Pensioners and investors from dozens of countries have applied to transfer their tax residence to Greece, partly thanks to the incentives being offered and partly because of Brexit, while dozens of young people who left the country during last decade’s brain drain are now coming back home.
Finance Minister Christos Staikouras, his deputy Apostolos Vesyropoulos and General Secretary for Tax Policy Athina Kalyva said on Monday that 75 investors (plus their relatives) from 21 countries – including Switzerland, Belgium, the United States, Oman, Israel, Monaco, Argentina, Australia and Russia – have moved their tax domicile to Greece, paying taxes of 9.4 million euros.
Staikouras said the plan to woo new tax residents and investments to Greece has already been successful in the two years since it was introduced, with even more revenues expected to come thanks to the large number of applications submitted by workers and self-employed professionals seeking to pay tax in Greece.
Foreign pensioners have also grabbed the opportunity to become Greek taxpayers: In the first 10 months of 2021 alone there were 206 applications to that affect, with 157 from 21 countries already approved.
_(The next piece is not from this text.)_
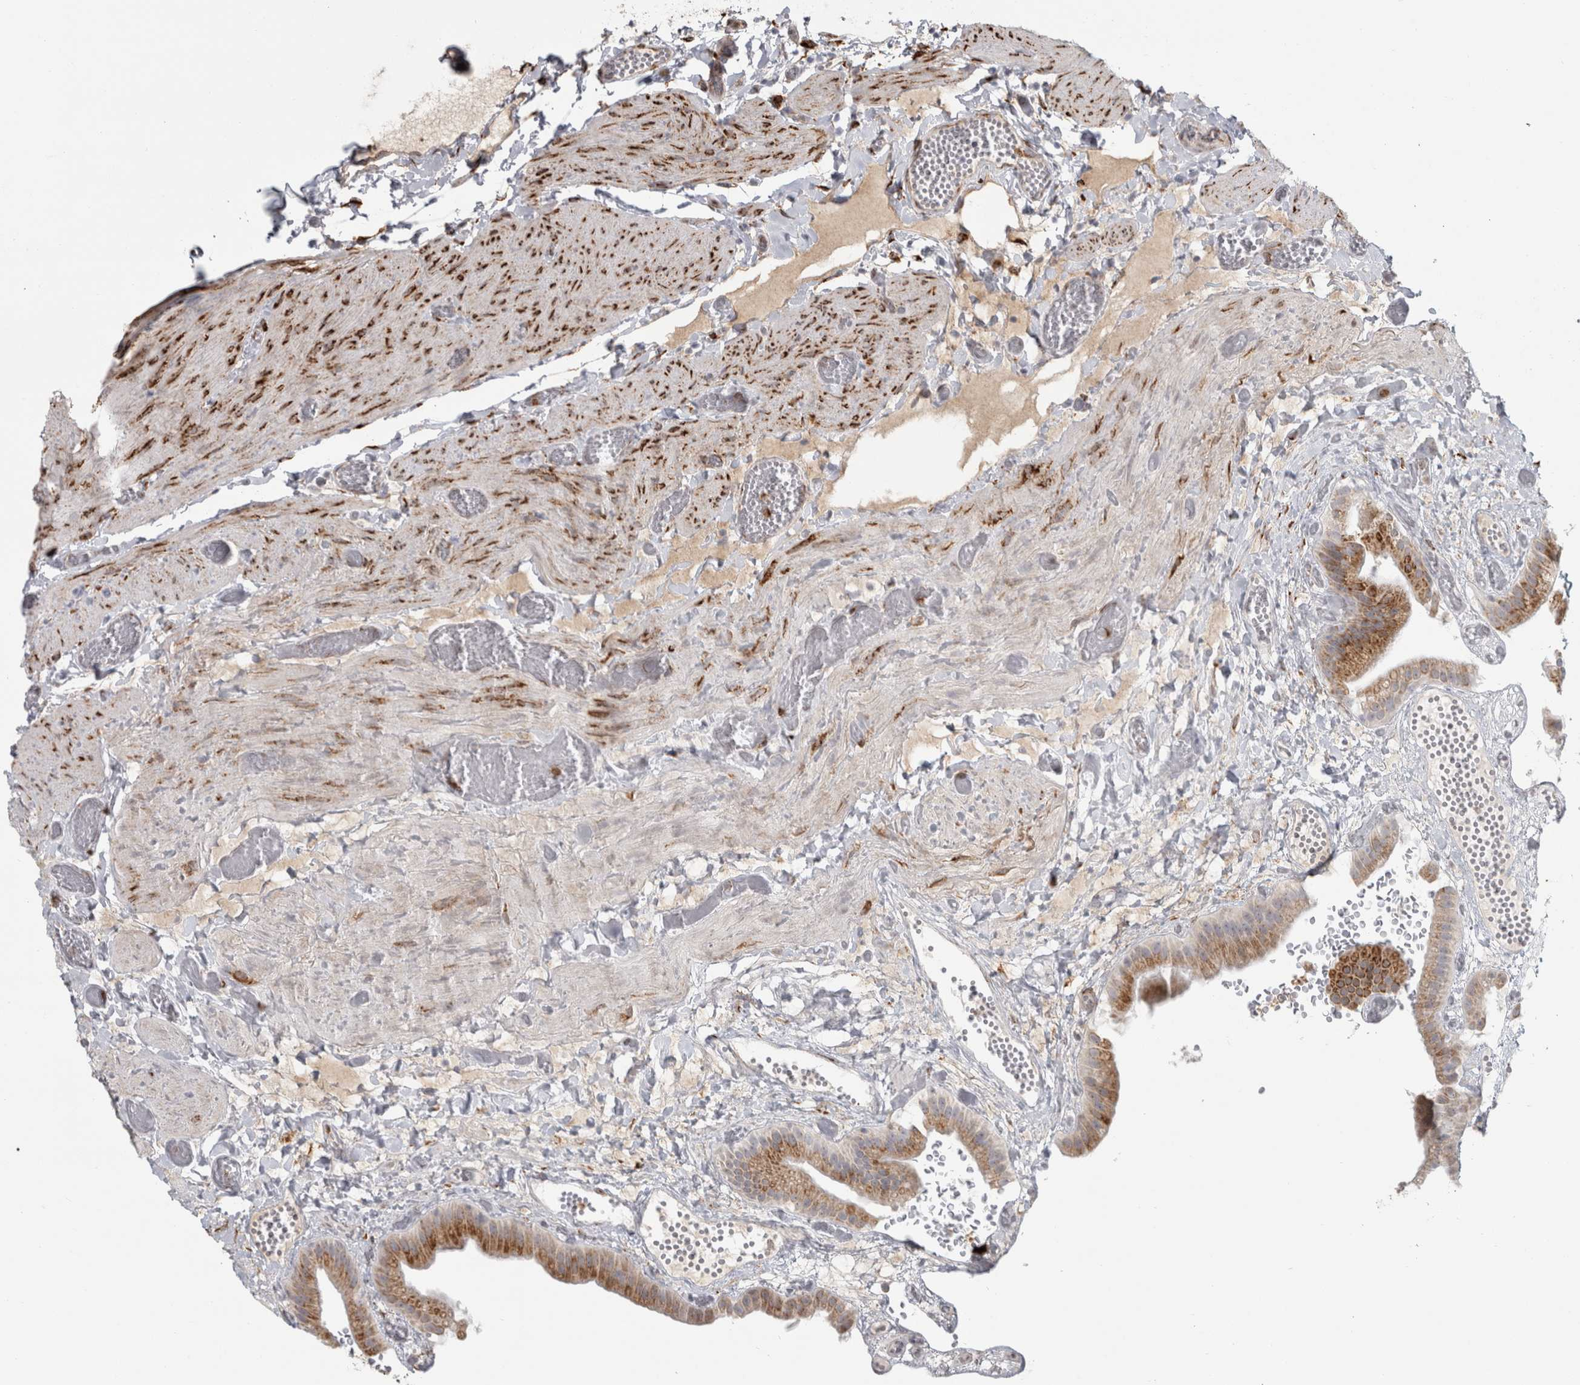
{"staining": {"intensity": "strong", "quantity": ">75%", "location": "cytoplasmic/membranous"}, "tissue": "gallbladder", "cell_type": "Glandular cells", "image_type": "normal", "snomed": [{"axis": "morphology", "description": "Normal tissue, NOS"}, {"axis": "topography", "description": "Gallbladder"}], "caption": "This histopathology image shows benign gallbladder stained with immunohistochemistry (IHC) to label a protein in brown. The cytoplasmic/membranous of glandular cells show strong positivity for the protein. Nuclei are counter-stained blue.", "gene": "OSTN", "patient": {"sex": "female", "age": 64}}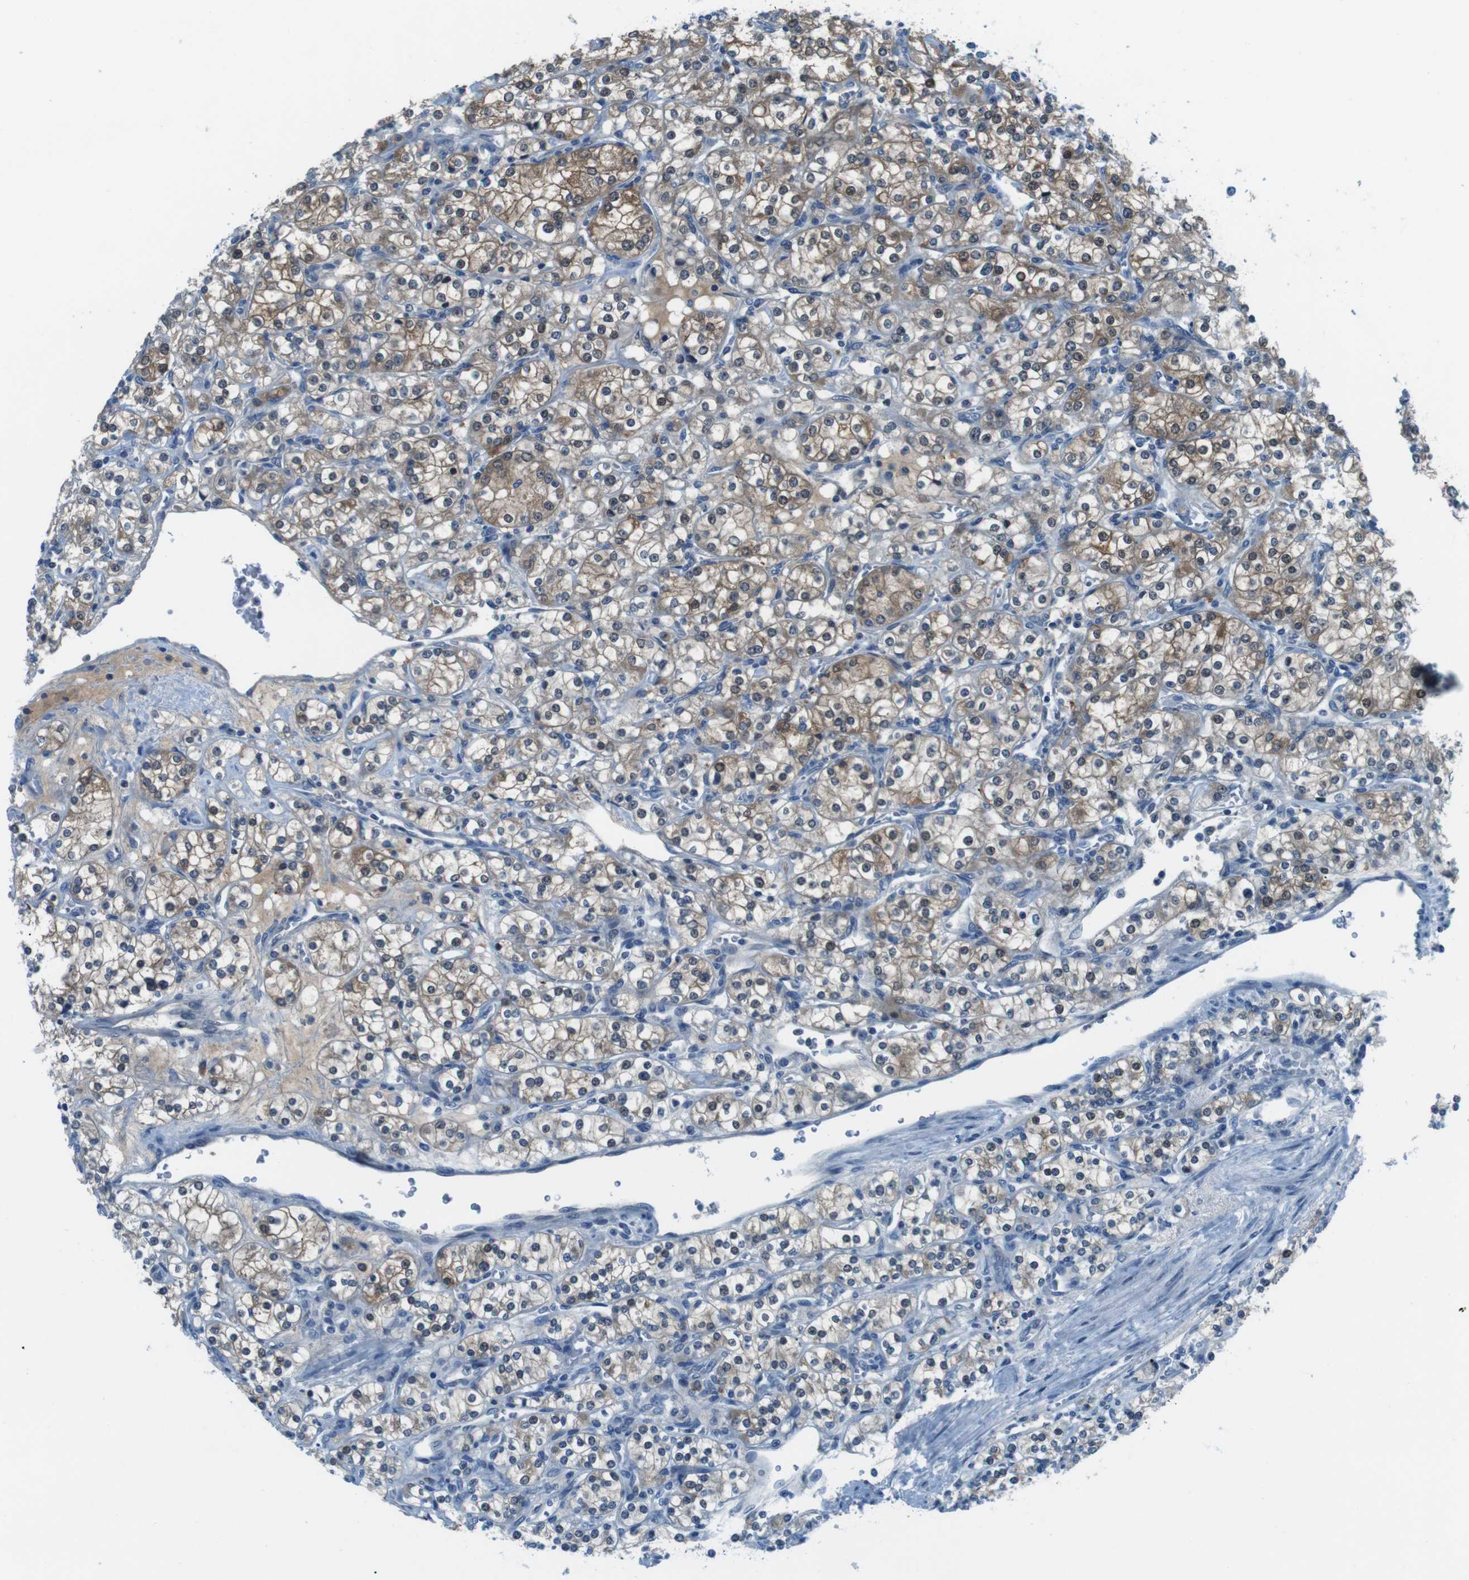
{"staining": {"intensity": "moderate", "quantity": ">75%", "location": "cytoplasmic/membranous,nuclear"}, "tissue": "renal cancer", "cell_type": "Tumor cells", "image_type": "cancer", "snomed": [{"axis": "morphology", "description": "Adenocarcinoma, NOS"}, {"axis": "topography", "description": "Kidney"}], "caption": "Renal adenocarcinoma tissue displays moderate cytoplasmic/membranous and nuclear positivity in approximately >75% of tumor cells The staining was performed using DAB (3,3'-diaminobenzidine) to visualize the protein expression in brown, while the nuclei were stained in blue with hematoxylin (Magnification: 20x).", "gene": "NANOS2", "patient": {"sex": "male", "age": 77}}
The law states that retirees receiving their pension from another country and moving to Greece will for the first 15 years enjoy a flat tax rate of 7%, regardless of the level of their income. Any incomes generated in Greece, however, will bear the normal tax rates that Greeks pay, as they have to declare all of their takings, from their home country, from Greece and from third countries.
There also are more than 1,000 Greeks who left the country at the start of the previous decade, when the financial crisis broke out, who are now on their way back to Greece. They have applied to shift their tax residence back home thanks to the government’s tax incentives. This is mainly attributed to the exemption from income tax and the solidarity levy for 50% of their income in Greece for the first seven years.